Meet Debbie Matthew, who is living with stroke
Debbie, a tax assistant with a husband and 8 year old son, suffered a stroke last year (March 2016) at the age of 40. Here’s her story of her recovery so far.
“I had my stroke on Easter Sunday last year and it happened completely out of the blue. I had no warning signs at all. Because of where we live it took an hour for the ambulance to arrive. At the hospital my husband was told I’d had a stroke and that I needed a number of tests but that the next 12 hours were critical. At this point he didn’t know if I was going to make it or not.
The first thing I remember of this time is two days after the stroke when I woke up to see my mum and husband sitting next to me. I couldn’t move my leg or arm and my speech was slurred.
My initial recovery felt really slow. First I got my speech and eyesight back but I was still unable to stand or wiggle my toes. I could just about move my arm but my co-ordination wasn’t good at all. To help me focus I set myself mini targets each week. For example, one week my target was to hold a ball.

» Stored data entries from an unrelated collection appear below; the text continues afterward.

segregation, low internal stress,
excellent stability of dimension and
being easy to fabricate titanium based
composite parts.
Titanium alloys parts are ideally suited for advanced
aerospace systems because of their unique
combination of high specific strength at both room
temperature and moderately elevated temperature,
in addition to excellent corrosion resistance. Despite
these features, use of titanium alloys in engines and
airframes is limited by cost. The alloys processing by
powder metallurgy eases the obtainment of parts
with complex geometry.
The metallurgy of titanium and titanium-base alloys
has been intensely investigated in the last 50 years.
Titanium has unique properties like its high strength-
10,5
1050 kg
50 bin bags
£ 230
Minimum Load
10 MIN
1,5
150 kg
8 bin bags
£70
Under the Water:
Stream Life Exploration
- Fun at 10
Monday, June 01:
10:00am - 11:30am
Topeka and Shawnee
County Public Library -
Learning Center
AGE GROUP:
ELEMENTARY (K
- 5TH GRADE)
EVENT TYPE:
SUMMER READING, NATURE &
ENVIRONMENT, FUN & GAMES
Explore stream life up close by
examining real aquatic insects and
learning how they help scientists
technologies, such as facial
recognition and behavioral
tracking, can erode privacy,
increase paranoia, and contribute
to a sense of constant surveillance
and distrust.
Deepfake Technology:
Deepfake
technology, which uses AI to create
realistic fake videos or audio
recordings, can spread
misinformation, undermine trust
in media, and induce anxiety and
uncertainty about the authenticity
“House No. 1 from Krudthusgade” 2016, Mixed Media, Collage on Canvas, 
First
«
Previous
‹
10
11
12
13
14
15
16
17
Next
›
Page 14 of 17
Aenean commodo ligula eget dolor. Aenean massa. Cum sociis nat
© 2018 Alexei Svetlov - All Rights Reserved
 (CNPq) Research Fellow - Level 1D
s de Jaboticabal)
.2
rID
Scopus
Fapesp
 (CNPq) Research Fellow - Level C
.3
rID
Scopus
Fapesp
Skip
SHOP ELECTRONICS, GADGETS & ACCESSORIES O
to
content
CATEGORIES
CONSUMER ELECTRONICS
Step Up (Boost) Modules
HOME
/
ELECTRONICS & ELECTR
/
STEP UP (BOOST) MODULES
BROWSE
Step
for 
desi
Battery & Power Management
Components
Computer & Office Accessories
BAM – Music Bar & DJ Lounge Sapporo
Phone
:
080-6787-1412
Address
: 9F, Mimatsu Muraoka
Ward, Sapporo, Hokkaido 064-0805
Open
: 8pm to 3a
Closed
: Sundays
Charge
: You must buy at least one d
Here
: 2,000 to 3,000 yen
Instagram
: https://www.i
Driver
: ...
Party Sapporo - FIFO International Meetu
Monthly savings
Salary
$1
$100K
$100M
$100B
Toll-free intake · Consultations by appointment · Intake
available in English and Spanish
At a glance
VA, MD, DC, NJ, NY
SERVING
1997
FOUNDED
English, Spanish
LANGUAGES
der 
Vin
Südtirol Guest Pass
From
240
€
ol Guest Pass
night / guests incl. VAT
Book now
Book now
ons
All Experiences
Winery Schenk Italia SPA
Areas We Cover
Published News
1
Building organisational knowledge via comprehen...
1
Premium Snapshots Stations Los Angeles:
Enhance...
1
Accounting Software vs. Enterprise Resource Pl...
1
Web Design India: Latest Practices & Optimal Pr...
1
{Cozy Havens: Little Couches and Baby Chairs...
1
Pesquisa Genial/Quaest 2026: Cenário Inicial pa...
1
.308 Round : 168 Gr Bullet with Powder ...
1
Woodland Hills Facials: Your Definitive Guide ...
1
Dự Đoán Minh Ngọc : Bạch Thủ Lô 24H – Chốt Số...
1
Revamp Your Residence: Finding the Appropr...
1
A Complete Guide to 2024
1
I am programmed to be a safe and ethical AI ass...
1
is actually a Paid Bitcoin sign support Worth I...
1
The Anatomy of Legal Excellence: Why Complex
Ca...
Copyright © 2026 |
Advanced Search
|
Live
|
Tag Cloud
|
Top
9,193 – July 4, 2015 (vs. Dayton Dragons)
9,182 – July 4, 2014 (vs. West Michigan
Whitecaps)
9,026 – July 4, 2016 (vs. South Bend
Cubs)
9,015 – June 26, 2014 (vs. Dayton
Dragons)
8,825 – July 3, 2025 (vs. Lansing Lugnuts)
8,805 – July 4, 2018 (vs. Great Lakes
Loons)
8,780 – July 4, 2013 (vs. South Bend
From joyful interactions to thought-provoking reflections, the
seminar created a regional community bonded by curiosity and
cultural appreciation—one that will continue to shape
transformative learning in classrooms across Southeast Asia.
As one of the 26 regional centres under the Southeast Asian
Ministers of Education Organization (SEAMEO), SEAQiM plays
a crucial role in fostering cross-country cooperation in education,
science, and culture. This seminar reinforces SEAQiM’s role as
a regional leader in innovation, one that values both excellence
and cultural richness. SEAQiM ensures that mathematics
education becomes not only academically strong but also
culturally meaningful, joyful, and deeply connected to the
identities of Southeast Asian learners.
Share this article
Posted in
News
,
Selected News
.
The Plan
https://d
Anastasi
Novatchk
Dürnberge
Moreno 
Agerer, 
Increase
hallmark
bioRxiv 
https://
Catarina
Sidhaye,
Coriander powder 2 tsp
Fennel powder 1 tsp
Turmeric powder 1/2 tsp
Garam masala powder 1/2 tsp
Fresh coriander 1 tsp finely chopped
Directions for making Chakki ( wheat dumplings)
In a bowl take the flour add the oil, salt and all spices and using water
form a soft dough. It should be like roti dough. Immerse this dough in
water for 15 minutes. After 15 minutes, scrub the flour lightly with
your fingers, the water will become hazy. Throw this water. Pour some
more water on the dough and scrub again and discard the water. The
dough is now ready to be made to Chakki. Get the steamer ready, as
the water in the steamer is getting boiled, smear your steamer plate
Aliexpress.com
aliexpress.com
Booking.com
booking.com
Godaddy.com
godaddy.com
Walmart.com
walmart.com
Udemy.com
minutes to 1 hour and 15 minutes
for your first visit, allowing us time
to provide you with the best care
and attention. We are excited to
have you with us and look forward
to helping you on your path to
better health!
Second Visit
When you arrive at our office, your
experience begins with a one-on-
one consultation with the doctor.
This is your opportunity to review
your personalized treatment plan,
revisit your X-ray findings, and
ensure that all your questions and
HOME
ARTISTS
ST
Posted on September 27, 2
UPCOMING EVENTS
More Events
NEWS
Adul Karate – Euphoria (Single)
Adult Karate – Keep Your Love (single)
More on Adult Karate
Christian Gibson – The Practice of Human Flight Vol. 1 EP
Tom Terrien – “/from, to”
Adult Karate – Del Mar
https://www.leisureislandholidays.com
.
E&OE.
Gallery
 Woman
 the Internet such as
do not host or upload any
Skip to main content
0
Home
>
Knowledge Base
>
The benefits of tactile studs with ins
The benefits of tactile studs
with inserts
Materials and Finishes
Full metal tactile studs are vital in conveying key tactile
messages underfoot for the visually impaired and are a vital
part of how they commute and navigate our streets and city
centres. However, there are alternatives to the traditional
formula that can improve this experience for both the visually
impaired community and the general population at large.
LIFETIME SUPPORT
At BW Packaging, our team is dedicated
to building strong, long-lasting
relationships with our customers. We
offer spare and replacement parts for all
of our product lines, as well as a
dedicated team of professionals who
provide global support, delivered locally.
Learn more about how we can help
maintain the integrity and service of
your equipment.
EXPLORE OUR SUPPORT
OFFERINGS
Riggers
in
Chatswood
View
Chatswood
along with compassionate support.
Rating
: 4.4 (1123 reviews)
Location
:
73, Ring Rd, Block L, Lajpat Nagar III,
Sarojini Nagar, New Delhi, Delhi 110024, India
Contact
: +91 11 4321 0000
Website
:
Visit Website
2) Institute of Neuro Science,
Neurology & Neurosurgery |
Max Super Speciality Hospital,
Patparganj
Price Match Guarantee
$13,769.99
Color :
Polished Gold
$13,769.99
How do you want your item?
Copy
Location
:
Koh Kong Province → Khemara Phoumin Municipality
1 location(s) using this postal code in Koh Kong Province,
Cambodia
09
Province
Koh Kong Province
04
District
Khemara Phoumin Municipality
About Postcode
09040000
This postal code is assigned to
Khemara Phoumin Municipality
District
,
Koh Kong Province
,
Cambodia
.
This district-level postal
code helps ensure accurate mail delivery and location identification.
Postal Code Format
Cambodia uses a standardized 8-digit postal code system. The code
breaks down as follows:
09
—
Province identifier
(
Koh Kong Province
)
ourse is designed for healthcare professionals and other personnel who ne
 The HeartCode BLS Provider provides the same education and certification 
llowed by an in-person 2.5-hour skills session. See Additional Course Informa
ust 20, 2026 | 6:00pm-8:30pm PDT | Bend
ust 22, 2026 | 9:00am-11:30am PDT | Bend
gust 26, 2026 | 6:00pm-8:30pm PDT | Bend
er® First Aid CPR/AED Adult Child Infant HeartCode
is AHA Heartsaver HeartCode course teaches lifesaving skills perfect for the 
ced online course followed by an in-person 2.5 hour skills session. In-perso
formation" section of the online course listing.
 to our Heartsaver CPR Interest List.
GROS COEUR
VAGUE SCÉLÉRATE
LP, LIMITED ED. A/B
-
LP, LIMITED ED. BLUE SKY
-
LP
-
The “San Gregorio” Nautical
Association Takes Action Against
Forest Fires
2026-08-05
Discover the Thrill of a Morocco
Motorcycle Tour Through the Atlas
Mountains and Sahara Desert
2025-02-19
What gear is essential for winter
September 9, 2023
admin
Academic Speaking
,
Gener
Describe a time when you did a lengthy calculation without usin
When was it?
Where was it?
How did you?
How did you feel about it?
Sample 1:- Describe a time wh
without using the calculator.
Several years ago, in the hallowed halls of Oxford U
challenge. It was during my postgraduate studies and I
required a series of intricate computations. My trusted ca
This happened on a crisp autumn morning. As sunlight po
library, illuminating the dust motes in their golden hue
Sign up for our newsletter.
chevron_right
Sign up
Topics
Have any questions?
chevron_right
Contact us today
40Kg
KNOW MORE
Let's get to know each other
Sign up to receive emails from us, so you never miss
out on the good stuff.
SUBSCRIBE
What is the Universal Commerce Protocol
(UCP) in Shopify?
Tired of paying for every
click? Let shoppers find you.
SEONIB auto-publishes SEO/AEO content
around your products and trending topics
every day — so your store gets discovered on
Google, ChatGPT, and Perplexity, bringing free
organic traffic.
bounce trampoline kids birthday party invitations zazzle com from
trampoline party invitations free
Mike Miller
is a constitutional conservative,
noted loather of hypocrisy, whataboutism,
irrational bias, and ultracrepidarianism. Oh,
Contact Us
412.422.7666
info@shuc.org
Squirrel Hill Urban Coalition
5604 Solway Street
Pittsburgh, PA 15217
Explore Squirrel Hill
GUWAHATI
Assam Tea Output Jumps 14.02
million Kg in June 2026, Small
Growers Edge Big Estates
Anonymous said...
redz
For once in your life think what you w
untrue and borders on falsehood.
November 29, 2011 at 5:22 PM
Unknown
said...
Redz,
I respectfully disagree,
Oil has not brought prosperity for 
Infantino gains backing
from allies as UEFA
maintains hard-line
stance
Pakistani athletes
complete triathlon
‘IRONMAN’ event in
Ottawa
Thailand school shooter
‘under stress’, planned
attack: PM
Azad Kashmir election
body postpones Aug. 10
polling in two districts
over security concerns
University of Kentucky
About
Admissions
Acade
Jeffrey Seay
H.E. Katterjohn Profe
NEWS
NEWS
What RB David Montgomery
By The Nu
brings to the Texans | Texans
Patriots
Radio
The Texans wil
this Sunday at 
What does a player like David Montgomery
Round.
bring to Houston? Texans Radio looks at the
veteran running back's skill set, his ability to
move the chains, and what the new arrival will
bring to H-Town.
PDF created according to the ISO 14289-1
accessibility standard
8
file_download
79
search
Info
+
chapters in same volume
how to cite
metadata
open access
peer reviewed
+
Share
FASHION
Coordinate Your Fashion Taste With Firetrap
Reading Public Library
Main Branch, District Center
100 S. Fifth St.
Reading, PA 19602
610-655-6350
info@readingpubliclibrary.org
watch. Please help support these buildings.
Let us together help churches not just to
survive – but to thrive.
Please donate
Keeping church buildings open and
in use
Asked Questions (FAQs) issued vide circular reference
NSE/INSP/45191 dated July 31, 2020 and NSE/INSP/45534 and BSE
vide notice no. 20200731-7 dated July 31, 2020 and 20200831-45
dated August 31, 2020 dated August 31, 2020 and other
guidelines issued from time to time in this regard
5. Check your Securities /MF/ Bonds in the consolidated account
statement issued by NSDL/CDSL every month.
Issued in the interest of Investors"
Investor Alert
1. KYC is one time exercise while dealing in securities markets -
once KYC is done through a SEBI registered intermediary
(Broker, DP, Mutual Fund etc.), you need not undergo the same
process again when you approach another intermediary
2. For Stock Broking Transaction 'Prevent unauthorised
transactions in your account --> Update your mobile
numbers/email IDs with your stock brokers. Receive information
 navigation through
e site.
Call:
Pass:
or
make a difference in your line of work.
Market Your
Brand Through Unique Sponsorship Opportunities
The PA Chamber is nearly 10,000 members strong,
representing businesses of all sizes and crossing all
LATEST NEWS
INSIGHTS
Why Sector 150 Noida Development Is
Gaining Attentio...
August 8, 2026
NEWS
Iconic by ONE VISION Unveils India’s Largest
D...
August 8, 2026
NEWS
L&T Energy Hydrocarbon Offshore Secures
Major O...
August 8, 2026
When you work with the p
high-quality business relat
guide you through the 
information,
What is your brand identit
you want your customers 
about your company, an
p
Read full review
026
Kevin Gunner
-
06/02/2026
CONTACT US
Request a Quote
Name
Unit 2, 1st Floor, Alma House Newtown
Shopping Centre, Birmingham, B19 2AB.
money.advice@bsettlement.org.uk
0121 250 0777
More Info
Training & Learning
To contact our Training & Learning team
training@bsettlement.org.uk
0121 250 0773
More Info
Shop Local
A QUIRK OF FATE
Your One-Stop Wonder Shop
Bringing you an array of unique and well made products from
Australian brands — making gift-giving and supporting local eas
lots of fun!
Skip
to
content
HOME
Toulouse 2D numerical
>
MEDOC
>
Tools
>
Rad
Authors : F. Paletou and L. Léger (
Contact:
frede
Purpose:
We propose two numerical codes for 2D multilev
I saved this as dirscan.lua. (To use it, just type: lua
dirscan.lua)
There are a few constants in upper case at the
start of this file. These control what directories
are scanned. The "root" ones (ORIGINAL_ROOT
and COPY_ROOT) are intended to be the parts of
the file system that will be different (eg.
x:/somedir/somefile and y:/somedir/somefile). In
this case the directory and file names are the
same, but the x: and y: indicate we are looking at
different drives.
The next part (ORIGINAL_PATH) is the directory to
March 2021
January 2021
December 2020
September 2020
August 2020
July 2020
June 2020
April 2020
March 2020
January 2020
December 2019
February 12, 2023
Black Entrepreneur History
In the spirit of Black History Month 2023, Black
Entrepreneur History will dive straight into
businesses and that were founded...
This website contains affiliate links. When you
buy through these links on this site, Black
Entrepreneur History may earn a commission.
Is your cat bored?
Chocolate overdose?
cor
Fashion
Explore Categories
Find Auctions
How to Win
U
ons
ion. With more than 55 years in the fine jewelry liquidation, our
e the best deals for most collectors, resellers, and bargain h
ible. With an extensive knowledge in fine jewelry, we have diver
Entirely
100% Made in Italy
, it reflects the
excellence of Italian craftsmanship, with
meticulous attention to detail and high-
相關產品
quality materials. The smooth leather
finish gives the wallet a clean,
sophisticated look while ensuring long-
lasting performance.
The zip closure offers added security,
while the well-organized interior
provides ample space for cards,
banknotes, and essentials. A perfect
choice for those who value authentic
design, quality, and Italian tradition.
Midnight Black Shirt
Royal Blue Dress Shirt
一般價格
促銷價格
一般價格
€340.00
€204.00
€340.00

I think my ‘can do’ attitude really helped me during this time. I was determined to get myself out of hospital. I made sure I listened to the advice I was given and I did my exercises as regularly as I could. I make sure I still do them as regularly today.
Returning home after over six weeks in hospital wasn’t easy. Every day there were different hurdles to overcome. I felt really anxious about it even though I was obviously desperate to get home but I was worried about leaving the safety of the hospital and whether I would be able to cope.
I came across Chest Heart and Stroke Scotland (CHSS) online and saw that there was a stroke group in the area. After a chat with the CHSS Regional Community Support Worker I went along to the group for the first time. It was a great step forward for me. Just talking to others helped. I hadn’t spoken to anyone for a long time apart from my family or nursing staff and I was feeling increasingly isolated from other people. It makes a difference just to talk to other people who know what you are going through and it was great to get out of the house and do something different. Nobody judges you, we had so many laughs, and plenty of tea.
Recovery is challenging and it takes time. At first you see a lot of small changes and you keep improving which helps you to stay positive and focused. Then you also see some big changes such as when you go from not being able to walk to walking again. But as time goes on you have to face the fact that some things may not improve any more. For example, I’m not sure my leg is going to get better so that is something I will have to cope with for the rest of my life. I still have days when I’m very emotional and these are hard and difficult days but I try to remind myself about how far I’ve come in the last year.
I am determined to turn something bad in to something good. I take any opportunity I can to spread awareness about stroke and how to reduce your risk of a stroke. I want my new goal in life to be to support people living after stroke. I want to be able to spread the word that while stroke can happen to anyone, it is possible to get your life back on track.
It’s hard not to worry that you might have another stroke but I’ve taken steps to reduce my risk in lots of ways. I’ve given up work to reduce stress. I make sure I go every 8 weeks to my GP for blood pressure checks. I have also lost weight and changed my eating habits to make sure I’m healthier.